### [Problem to solve]
Express the rows below as a JSON list of strings with one string per line, and leave out the blank lines.

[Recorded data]
· · · · · · ·

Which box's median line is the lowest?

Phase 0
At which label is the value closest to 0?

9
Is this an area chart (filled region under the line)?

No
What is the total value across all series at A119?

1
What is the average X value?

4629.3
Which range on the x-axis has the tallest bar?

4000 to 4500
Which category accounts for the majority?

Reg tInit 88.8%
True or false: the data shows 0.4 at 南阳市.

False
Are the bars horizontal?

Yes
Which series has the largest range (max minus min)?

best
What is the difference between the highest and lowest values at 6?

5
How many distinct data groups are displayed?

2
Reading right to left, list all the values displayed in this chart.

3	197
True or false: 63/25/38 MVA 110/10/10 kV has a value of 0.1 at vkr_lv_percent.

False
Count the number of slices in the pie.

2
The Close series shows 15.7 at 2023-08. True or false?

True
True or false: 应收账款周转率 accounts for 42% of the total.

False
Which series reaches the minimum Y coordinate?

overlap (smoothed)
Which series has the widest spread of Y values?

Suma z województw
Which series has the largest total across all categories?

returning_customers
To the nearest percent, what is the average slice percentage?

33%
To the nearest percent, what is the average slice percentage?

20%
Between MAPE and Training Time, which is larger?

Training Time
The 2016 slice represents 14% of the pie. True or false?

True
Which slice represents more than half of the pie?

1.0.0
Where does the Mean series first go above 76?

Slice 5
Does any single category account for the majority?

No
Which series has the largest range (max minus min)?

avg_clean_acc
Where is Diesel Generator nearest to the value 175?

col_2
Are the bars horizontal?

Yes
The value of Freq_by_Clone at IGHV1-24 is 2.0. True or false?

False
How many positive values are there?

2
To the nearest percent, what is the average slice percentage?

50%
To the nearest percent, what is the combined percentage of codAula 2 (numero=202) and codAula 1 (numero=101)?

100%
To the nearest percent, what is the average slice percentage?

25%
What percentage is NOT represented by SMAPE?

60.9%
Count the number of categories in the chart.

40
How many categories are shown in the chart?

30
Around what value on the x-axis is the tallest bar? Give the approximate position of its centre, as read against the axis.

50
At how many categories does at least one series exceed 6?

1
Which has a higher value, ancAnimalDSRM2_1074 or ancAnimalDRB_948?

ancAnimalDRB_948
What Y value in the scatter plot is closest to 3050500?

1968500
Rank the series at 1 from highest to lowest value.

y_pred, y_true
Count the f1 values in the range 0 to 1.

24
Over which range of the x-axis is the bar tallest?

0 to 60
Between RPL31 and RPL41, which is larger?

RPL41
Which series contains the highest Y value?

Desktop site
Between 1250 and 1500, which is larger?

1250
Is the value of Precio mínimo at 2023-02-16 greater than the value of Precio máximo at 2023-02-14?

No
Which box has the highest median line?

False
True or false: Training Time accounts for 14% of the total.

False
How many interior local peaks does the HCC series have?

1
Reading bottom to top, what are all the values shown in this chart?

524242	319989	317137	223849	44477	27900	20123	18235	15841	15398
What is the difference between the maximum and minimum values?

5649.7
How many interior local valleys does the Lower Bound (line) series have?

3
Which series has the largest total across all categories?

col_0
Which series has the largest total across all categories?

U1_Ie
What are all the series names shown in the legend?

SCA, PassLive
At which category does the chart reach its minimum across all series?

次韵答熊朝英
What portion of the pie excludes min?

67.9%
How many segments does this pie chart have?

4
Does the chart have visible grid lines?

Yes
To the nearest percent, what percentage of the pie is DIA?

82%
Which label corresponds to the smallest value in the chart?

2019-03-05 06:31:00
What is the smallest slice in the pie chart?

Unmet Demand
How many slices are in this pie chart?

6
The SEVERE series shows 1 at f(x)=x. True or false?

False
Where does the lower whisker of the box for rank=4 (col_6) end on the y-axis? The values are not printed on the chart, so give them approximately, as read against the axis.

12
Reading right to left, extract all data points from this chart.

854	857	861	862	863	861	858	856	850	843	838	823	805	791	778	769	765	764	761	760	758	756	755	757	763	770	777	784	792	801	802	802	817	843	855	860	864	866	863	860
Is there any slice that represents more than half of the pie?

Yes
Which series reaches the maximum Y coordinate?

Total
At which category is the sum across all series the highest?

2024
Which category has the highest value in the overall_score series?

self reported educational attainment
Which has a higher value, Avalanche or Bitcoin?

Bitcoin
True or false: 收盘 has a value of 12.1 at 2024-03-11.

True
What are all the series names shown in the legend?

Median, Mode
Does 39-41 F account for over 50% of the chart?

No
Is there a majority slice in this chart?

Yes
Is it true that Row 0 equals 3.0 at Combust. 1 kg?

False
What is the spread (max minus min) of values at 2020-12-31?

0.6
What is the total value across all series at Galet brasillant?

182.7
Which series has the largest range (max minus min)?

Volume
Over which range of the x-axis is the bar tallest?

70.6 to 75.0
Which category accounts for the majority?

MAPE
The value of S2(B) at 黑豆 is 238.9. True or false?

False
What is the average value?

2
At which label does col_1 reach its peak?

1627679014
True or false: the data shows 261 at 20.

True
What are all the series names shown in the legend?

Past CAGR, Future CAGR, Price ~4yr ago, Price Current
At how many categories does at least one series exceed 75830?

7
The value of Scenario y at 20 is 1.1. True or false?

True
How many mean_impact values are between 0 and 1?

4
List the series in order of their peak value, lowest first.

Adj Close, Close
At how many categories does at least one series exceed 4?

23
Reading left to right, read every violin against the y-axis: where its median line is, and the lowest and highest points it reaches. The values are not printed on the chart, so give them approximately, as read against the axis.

· · · · · · ·

### [Answer box]
[
  "Which box's median line is the lowest?",
  "Phase 0",
  "At which label is the value closest to 0?",
  "9",
  "Is this an area chart (filled region under the line)?",
  "No",
  "What is the total value across all series at A119?",
  "1",
  "What is the average X value?",
  "4629.3",
  "Which range on the x-axis has the tallest bar?",
  "4000 to 4500",
  "Which category accounts for the majority?",
  "Reg tInit 88.8%",
  "True or false: the data shows 0.4 at 南阳市.",
  "False",
  "Are the bars horizontal?",
  "Yes",
  "Which series has the largest range (max minus min)?",
  "best",
  "What is the difference between the highest and lowest values at 6?",
  "5",
  "How many distinct data groups are displayed?",
  "2",
  "Reading right to left, list all the values displayed in this chart.",
  "3\t197",
  "True or false: 63/25/38 MVA 110/10/10 kV has a value of 0.1 at vkr_lv_percent.",
  "False",
  "Count the number of slices in the pie.",
  "2",
  "The Close series shows 15.7 at 2023-08. True or false?",
  "True",
  "True or false: 应收账款周转率 accounts for 42% of the total.",
  "False",
  "Which series reaches the minimum Y coordinate?",
  "overlap (smoothed)",
  "Which series has the widest spread of Y values?",
  "Suma z województw",
  "Which series has the largest total across all categories?",
  "returning_customers",
  "To the nearest percent, what is the average slice percentage?",
  "33%",
  "To the nearest percent, what is the average slice percentage?",
  "20%",
  "Between MAPE and Training Time, which is larger?",
  "Training Time",
  "The 2016 slice represents 14% of the pie. True or false?",
  "True",
  "Which slice represents more than half of the pie?",
  "1.0.0",
  "Where does the Mean series first go above 76?",
  "Slice 5",
  "Does any single category account for the majority?",
  "No",
  "Which series has the largest range (max minus min)?",
  "avg_clean_acc",
  "Where is Diesel Generator nearest to the value 175?",
  "col_2",
  "Are the bars horizontal?",
  "Yes",
  "The value of Freq_by_Clone at IGHV1-24 is 2.0. True or false?",
  "False",
  "How many positive values are there?",
  "2",
  "To the nearest percent, what is the average slice percentage?",
  "50%",
  "To the nearest percent, what is the combined percentage of codAula 2 (numero=202) and codAula 1 (numero=101)?",
  "100%",
  "To the nearest percent, what is the average slice percentage?",
  "25%",
  "What percentage is NOT represented by SMAPE?",
  "60.9%",
  "Count the number of categories in the chart.",
  "40",
  "How many categories are shown in the chart?",
  "30",
  "Around what value on the x-axis is the tallest bar? Give the approximate position of its centre, as read against the axis.",
  "50",
  "At how many categories does at least one series exceed 6?",
  "1",
  "Which has a higher value, ancAnimalDSRM2_1074 or ancAnimalDRB_948?",
  "ancAnimalDRB_948",
  "What Y value in the scatter plot is closest to 3050500?",
  "1968500",
  "Rank the series at 1 from highest to lowest value.",
  "y_pred, y_true",
  "Count the f1 values in the range 0 to 1.",
  "24",
  "Over which range of the x-axis is the bar tallest?",
  "0 to 60",
  "Between RPL31 and RPL41, which is larger?",
  "RPL41",
  "Which series contains the highest Y value?",
  "Desktop site",
  "Between 1250 and 1500, which is larger?",
  "1250",
  "Is the value of Precio mínimo at 2023-02-16 greater than the value of Precio máximo at 2023-02-14?",
  "No",
  "Which box has the highest median line?",
  "False",
  "True or false: Training Time accounts for 14% of the total.",
  "False",
  "How many interior local peaks does the HCC series have?",
  "1",
  "Reading bottom to top, what are all the values shown in this chart?",
  "524242\t319989\t317137\t223849\t44477\t27900\t20123\t18235\t15841\t15398",
  "What is the difference between the maximum and minimum values?",
  "5649.7",
  "How many interior local valleys does the Lower Bound (line) series have?",
  "3",
  "Which series has the largest total across all categories?",
  "col_0",
  "Which series has the largest total across all categories?",
  "U1_Ie",
  "What are all the series names shown in the legend?",
  "SCA, PassLive",
  "At which category does the chart reach its minimum across all series?",
  "次韵答熊朝英",
  "What portion of the pie excludes min?",
  "67.9%",
  "How many segments does this pie chart have?",
  "4",
  "Does the chart have visible grid lines?",
  "Yes",
  "To the nearest percent, what percentage of the pie is DIA?",
  "82%",
  "Which label corresponds to the smallest value in the chart?",
  "2019-03-05 06:31:00",
  "What is the smallest slice in the pie chart?",
  "Unmet Demand",
  "How many slices are in this pie chart?",
  "6",
  "The SEVERE series shows 1 at f(x)=x. True or false?",
  "False",
  "Where does the lower whisker of the box for rank=4 (col_6) end on the y-axis? The values are not printed on the chart, so give them approximately, as read against the axis.",
  "12",
  "Reading right to left, extract all data points from this chart.",
  "854\t857\t861\t862\t863\t861\t858\t856\t850\t843\t838\t823\t805\t791\t778\t769\t765\t764\t761\t760\t758\t756\t755\t757\t763\t770\t777\t784\t792\t801\t802\t802\t817\t843\t855\t860\t864\t866\t863\t860",
  "Is there any slice that represents more than half of the pie?",
  "Yes",
  "Which series reaches the maximum Y coordinate?",
  "Total",
  "At which category is the sum across all series the highest?",
  "2024",
  "Which category has the highest value in the overall_score series?",
  "self reported educational attainment",
  "Which has a higher value, Avalanche or Bitcoin?",
  "Bitcoin",
  "True or false: 收盘 has a value of 12.1 at 2024-03-11.",
  "True",
  "What are all the series names shown in the legend?",
  "Median, Mode",
  "Does 39-41 F account for over 50% of the chart?",
  "No",
  "Is there a majority slice in this chart?",
  "Yes",
  "Is it true that Row 0 equals 3.0 at Combust. 1 kg?",
  "False",
  "What is the spread (max minus min) of values at 2020-12-31?",
  "0.6",
  "What is the total value across all series at Galet brasillant?",
  "182.7",
  "Which series has the largest range (max minus min)?",
  "Volume",
  "Over which range of the x-axis is the bar tallest?",
  "70.6 to 75.0",
  "Which category accounts for the majority?",
  "MAPE",
  "The value of S2(B) at 黑豆 is 238.9. True or false?",
  "False",
  "What is the average value?",
  "2",
  "At which label does col_1 reach its peak?",
  "1627679014",
  "True or false: the data shows 261 at 20.",
  "True",
  "What are all the series names shown in the legend?",
  "Past CAGR, Future CAGR, Price ~4yr ago, Price Current",
  "At how many categories does at least one series exceed 75830?",
  "7",
  "The value of Scenario y at 20 is 1.1. True or false?",
  "True",
  "How many mean_impact values are between 0 and 1?",
  "4",
  "List the series in order of their peak value, lowest first.",
  "Adj Close, Close",
  "At how many categories does at least one series exceed 4?",
  "23",
  "Reading left to right, read every violin against the y-axis: where its median line is, and the lowest and highest points it reaches. The values are not printed on the chart, so give them approximately, as read against the axis."
]